The Shifting Landscape of Strategic Intelligence: A Theoretical Review of Traditional Doctrine and Modern Challenges

T

Muneer Mohammad Saadeh

Abstract:

This article provides a theoretical analysis of the developing field of strategic intelligence in a corporate context. It considers the intellectual roots of competitive intelligence while examining the traditional intelligence cycle as an essentially linear process designed for the stability of a set market. The paper claims that corporate strategic intelligence is in a process of significant contextual change driven by the revolution in information systems that generate a tension between human-based analysis and machine-based processes.

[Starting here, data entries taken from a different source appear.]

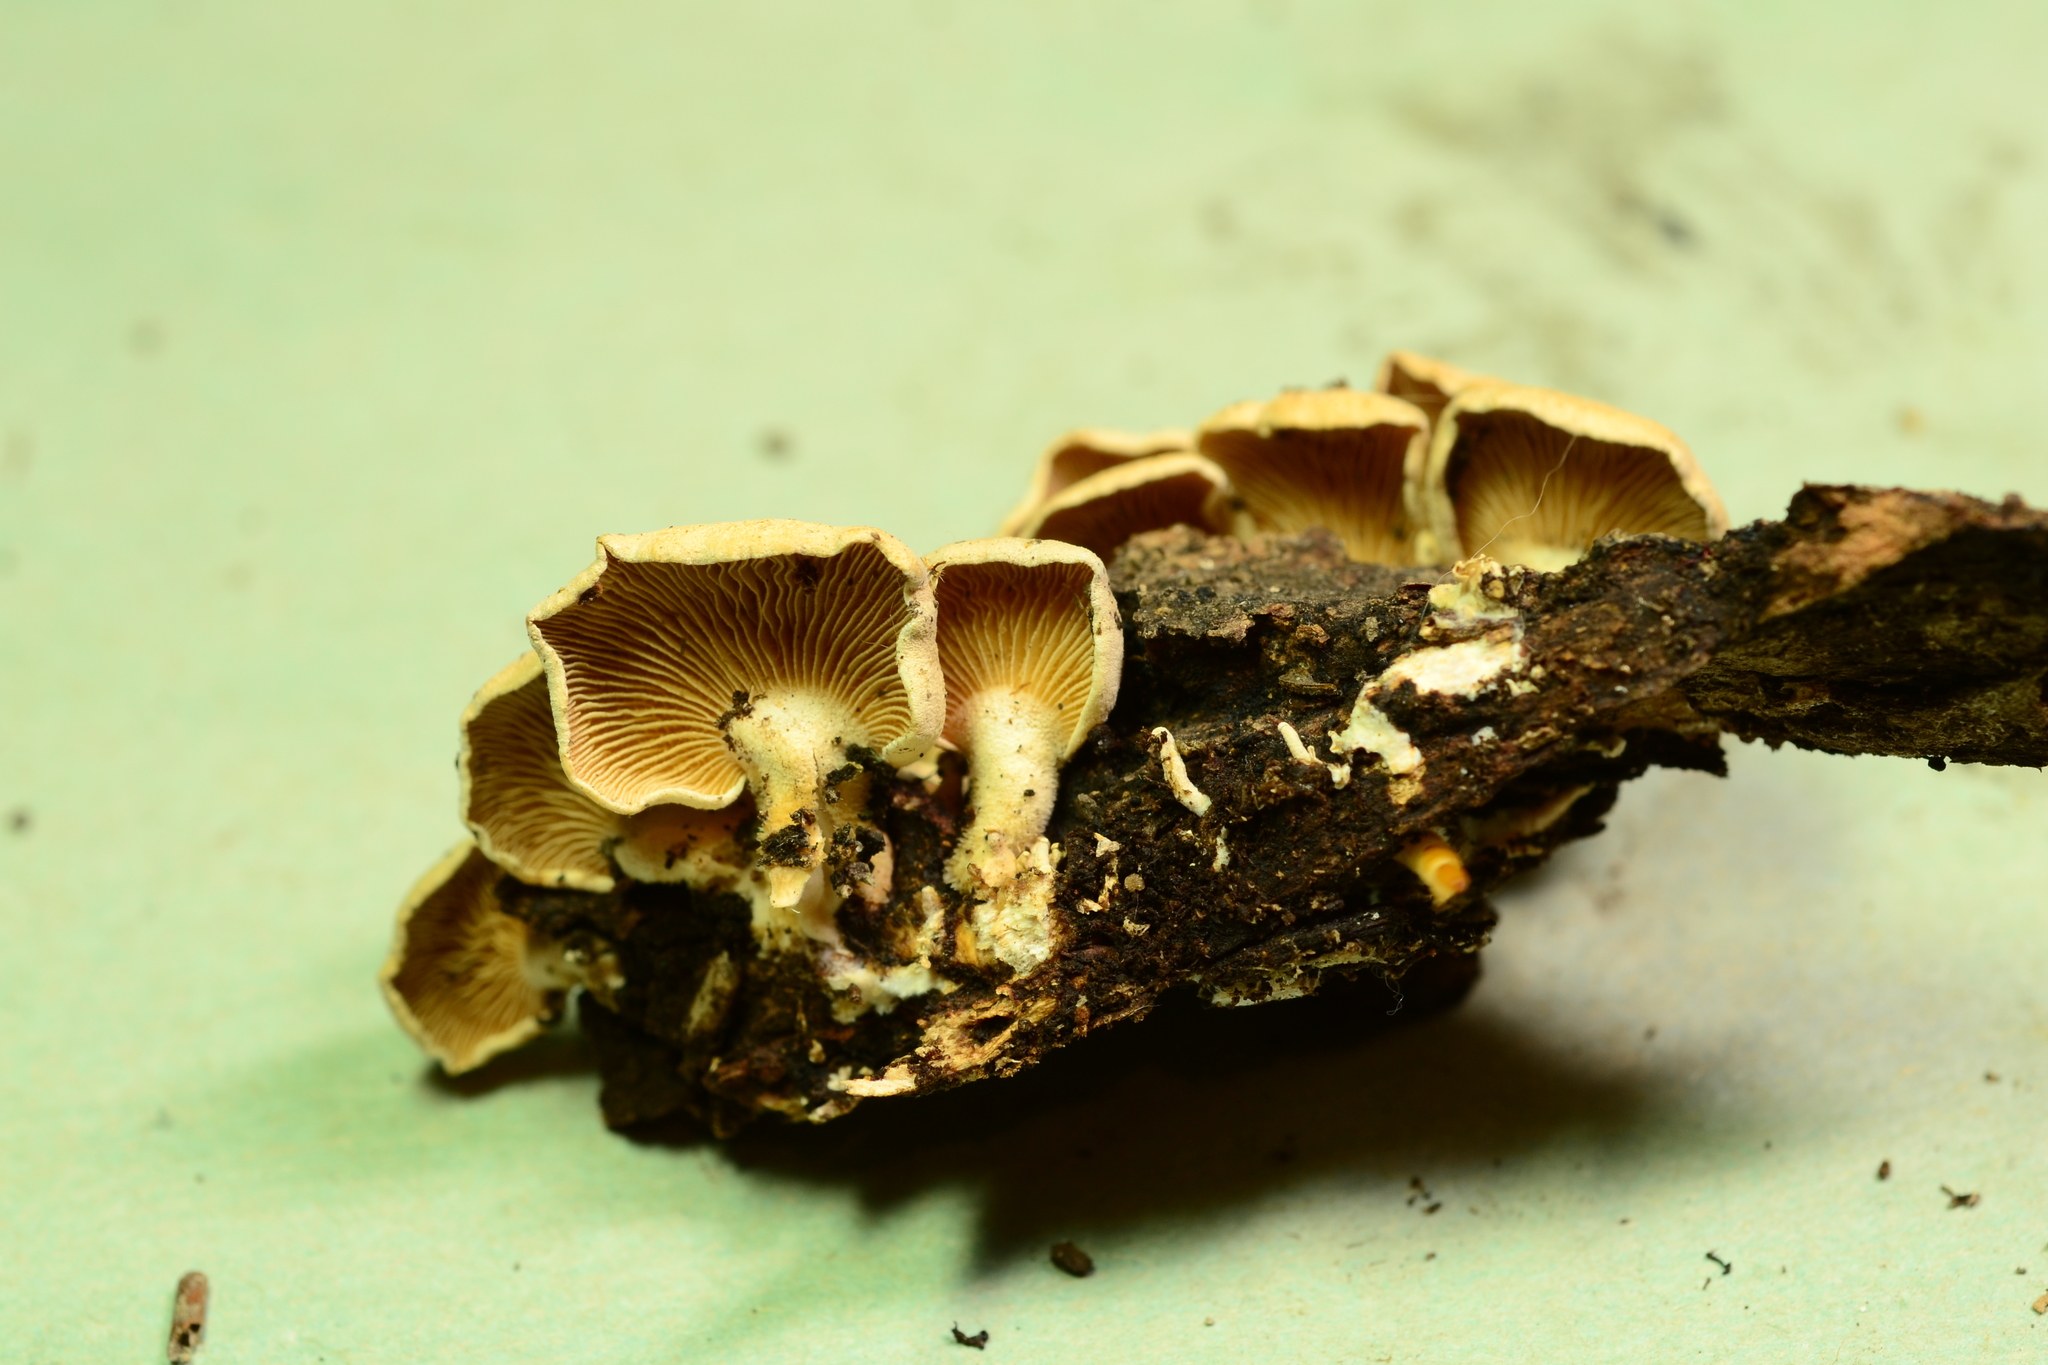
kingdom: Fungi
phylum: Basidiomycota
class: Agaricomycetes
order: Agaricales
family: Mycenaceae
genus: Panellus
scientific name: Panellus stipticus
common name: Bitter oysterling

The emergence of Big Data, Open Source Intelligence (OSINT) and Social Media Intelligence (Socmint) is examined for both their potential to fill knowledge gaps and the methodological issues they create for a business strategy. Moving forward with the call for corporate intelligence, alternatives to simple induction from Karl Popper’s philosophy of true science i.e., false science, are discussed as methods that widen the training blind spots. In conclusion, the article introduces a synthesized framework for a contemporary corporate intelligence strategy, in which Big Data analytics becomes a subtext, traditional market knowledge is context, and game theory becomes the metatext. This three-prong approach creates a pathway for the complexity faced by the corporation in a contemporary competitive landscape.